** Opening DATA IN THIS EXERCISE block **

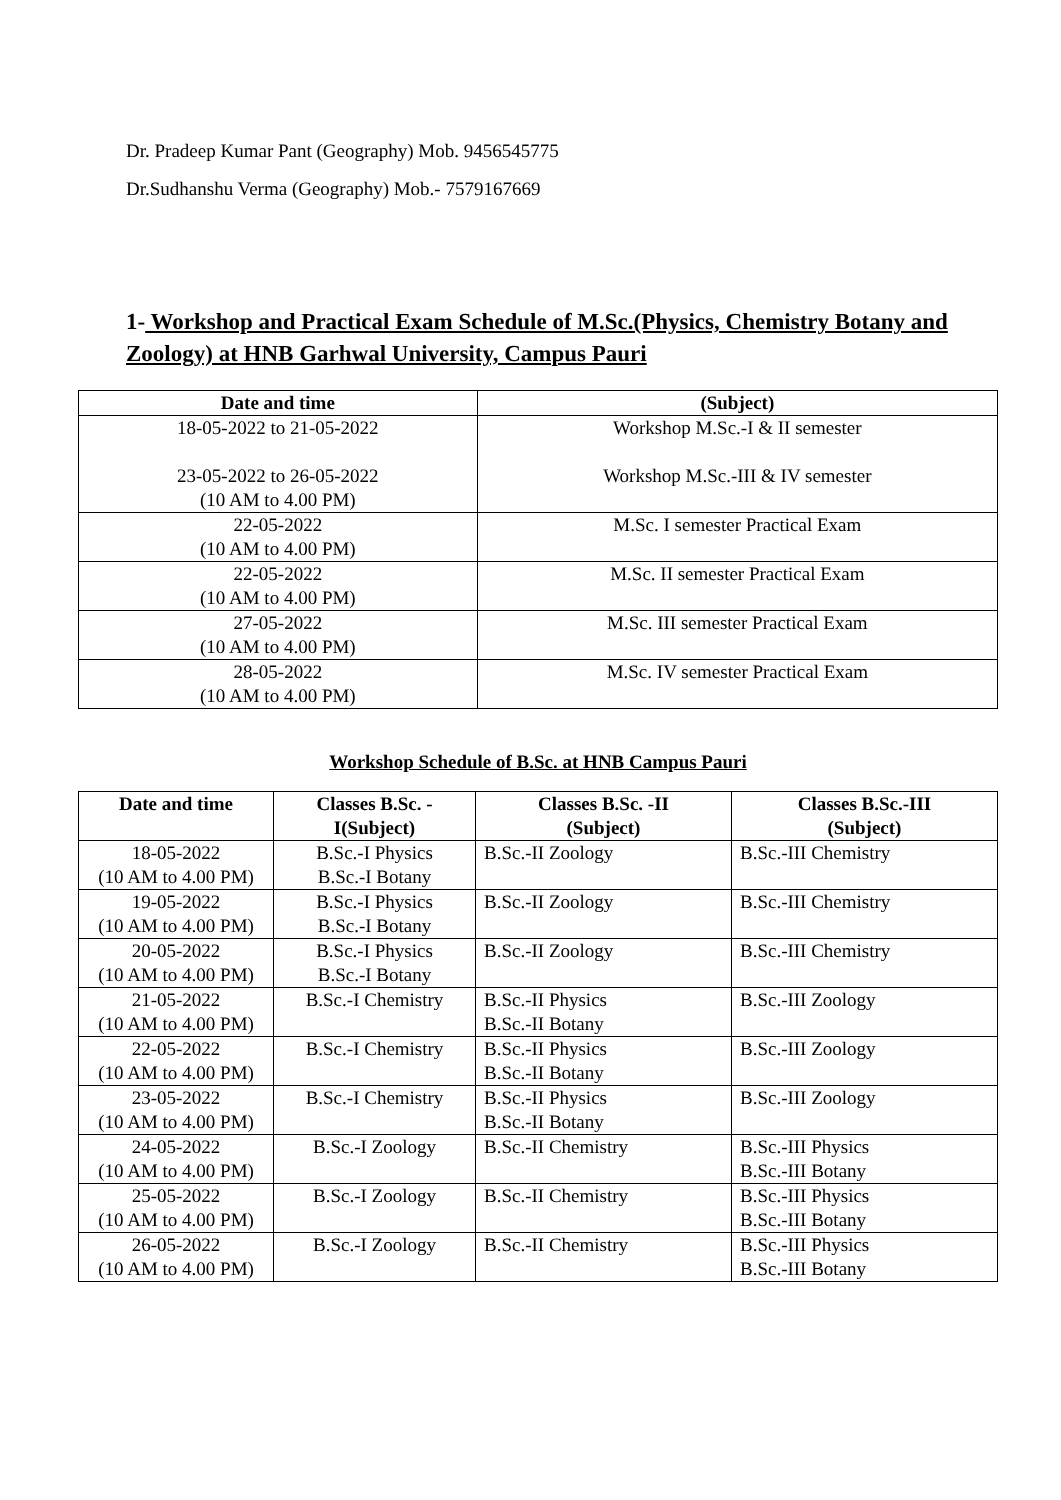Dr. Pradeep Kumar Pant (Geography) Mob. 9456545775
Dr.Sudhanshu Verma (Geography) Mob.- 7579167669
1- Workshop and Practical Exam Schedule of M.Sc.(Physics, Chemistry Botany and Zoology) at HNB Garhwal University, Campus Pauri
| Date and time | (Subject) |
| --- | --- |
| 18-05-2022 to 21-05-2022 23-05-2022 to 26-05-2022 (10 AM to 4.00 PM) | Workshop M.Sc.-I & II semester Workshop M.Sc.-III & IV semester |
| 22-05-2022 (10 AM to 4.00 PM) | M.Sc. I semester Practical Exam |
| 22-05-2022 (10 AM to 4.00 PM) | M.Sc. II semester Practical Exam |
| 27-05-2022 (10 AM to 4.00 PM) | M.Sc. III semester Practical Exam |
| 28-05-2022 (10 AM to 4.00 PM) | M.Sc. IV semester Practical Exam |
Workshop Schedule of B.Sc. at HNB Campus Pauri
| Date and time | Classes B.Sc. - I(Subject) | Classes B.Sc. -II (Subject) | Classes B.Sc.-III (Subject) |
| --- | --- | --- | --- |
| 18-05-2022 (10 AM to 4.00 PM) | B.Sc.-I Physics B.Sc.-I Botany | B.Sc.-II Zoology | B.Sc.-III Chemistry |
| 19-05-2022 (10 AM to 4.00 PM) | B.Sc.-I Physics B.Sc.-I Botany | B.Sc.-II Zoology | B.Sc.-III Chemistry |
| 20-05-2022 (10 AM to 4.00 PM) | B.Sc.-I Physics B.Sc.-I Botany | B.Sc.-II Zoology | B.Sc.-III Chemistry |
| 21-05-2022 (10 AM to 4.00 PM) | B.Sc.-I Chemistry | B.Sc.-II Physics B.Sc.-II Botany | B.Sc.-III Zoology |
| 22-05-2022 (10 AM to 4.00 PM) | B.Sc.-I Chemistry | B.Sc.-II Physics B.Sc.-II Botany | B.Sc.-III Zoology |
| 23-05-2022 (10 AM to 4.00 PM) | B.Sc.-I Chemistry | B.Sc.-II Physics B.Sc.-II Botany | B.Sc.-III Zoology |
| 24-05-2022 (10 AM to 4.00 PM) | B.Sc.-I Zoology | B.Sc.-II Chemistry | B.Sc.-III Physics B.Sc.-III Botany |
| 25-05-2022 (10 AM to 4.00 PM) | B.Sc.-I Zoology | B.Sc.-II Chemistry | B.Sc.-III Physics B.Sc.-III Botany |
| 26-05-2022 (10 AM to 4.00 PM) | B.Sc.-I Zoology | B.Sc.-II Chemistry | B.Sc.-III Physics B.Sc.-III Botany |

** Closing DATA IN THIS EXERCISE block **

> **ACTION ITEM**:
Above are the records; report how many of their lines hold the string "Physics", with no other words.

> **TASK ANSWER**:
10